His words hit me like a punch in the stomach. As an icy silence spread in the Dragon Hall, my knees gave way, and I slowly slid down the wall to the floor.

“That’s … that’s a mistake,” I finally heard Mum whisper. Footsteps were coming toward me along the corridor, but I was unable to turn my head. Only when he bent over me did I realize that it was Gideon.

“What’s going on?” he whispered, crouching down on the floor in front of me.

“A mistake, Grace?” I could hear Falk de Villiers quite clearly. “The woman also recognized you in a photograph, as the supposed big sister who handed her an envelope with an extraordinarily large sum of money in it.
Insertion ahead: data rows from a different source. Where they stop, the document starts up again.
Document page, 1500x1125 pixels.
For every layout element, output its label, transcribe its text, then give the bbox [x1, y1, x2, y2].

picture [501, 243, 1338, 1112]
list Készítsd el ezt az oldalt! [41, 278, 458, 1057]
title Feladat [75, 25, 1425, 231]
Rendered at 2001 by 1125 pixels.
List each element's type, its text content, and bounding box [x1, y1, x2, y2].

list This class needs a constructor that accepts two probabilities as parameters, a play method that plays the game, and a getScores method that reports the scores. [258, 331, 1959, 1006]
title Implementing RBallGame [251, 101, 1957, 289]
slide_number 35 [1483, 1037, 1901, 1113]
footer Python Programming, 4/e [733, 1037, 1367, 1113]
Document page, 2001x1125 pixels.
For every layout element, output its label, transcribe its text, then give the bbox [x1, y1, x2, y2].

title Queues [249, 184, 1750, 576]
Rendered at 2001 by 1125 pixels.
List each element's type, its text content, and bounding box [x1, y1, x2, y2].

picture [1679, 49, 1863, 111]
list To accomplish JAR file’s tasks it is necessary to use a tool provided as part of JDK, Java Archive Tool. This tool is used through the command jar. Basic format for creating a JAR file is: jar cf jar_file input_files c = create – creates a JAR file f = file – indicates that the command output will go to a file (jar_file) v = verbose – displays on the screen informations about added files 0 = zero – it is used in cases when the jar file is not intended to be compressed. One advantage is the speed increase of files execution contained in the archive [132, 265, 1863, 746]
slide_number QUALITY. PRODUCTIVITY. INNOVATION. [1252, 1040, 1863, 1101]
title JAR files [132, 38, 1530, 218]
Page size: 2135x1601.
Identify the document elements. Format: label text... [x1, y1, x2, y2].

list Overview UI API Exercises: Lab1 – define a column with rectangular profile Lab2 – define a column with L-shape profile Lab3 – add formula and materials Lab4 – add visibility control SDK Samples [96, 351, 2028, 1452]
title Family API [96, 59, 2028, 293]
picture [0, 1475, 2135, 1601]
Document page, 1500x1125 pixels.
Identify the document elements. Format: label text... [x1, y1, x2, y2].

And she recognized the man who held Lucy’s hand while she was giving birth! My brother!”

And as if it hadn’t quite gone home to me yet, he added, “Gwyneth is the child of Paul and Lucy.”

I let out an odd sort of whimper. Gideon, who had turned very pale, took my hands.

Inside the Dragon Hall, my mum began crying.

Except that she wasn’t my mum.

“None of it would have been necessary if you’d all of you left them alone,” she sobbed. “If you hadn’t pursued them so mercilessly.”